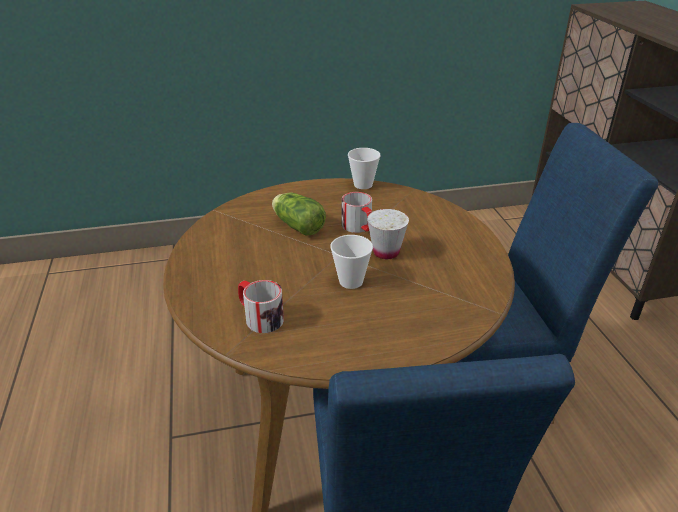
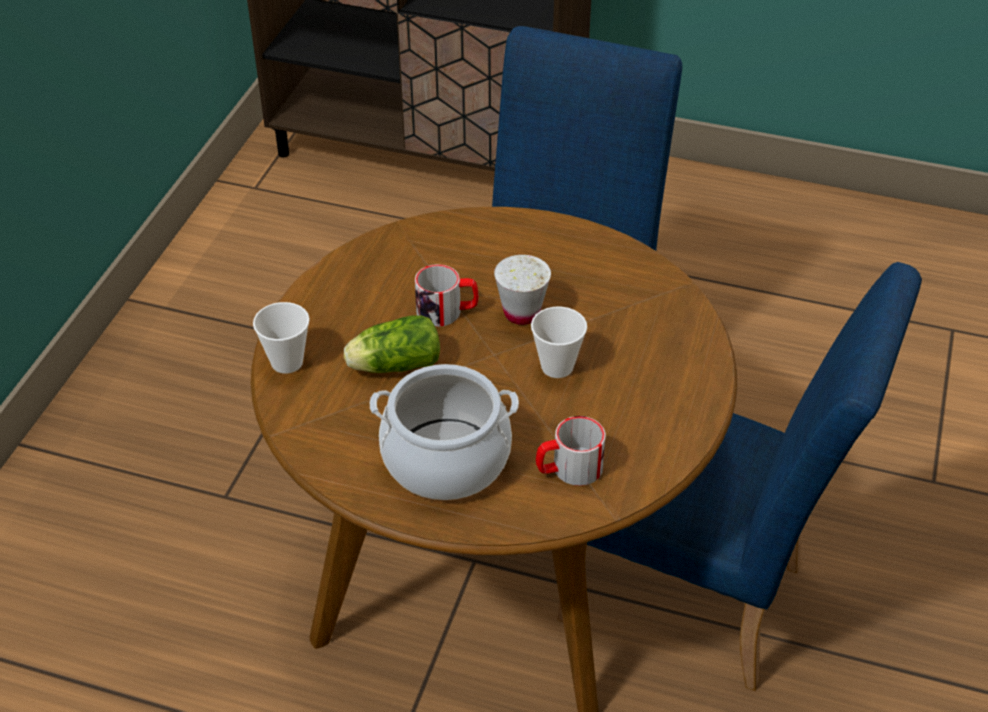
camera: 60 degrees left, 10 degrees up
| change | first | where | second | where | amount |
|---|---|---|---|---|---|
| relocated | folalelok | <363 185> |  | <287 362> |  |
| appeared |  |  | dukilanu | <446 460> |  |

==================================================

> _Exercise instructions_
The material must be restated verbatim. Its pictures must be omitted.

> _Exercise solution_
camera: 60 degrees left, 10 degrees up
| change | first | where | second | where | amount |
|---|---|---|---|---|---|
| relocated | folalelok | <363 185> |  | <287 362> |  |
| appeared |  |  | dukilanu | <446 460> |  |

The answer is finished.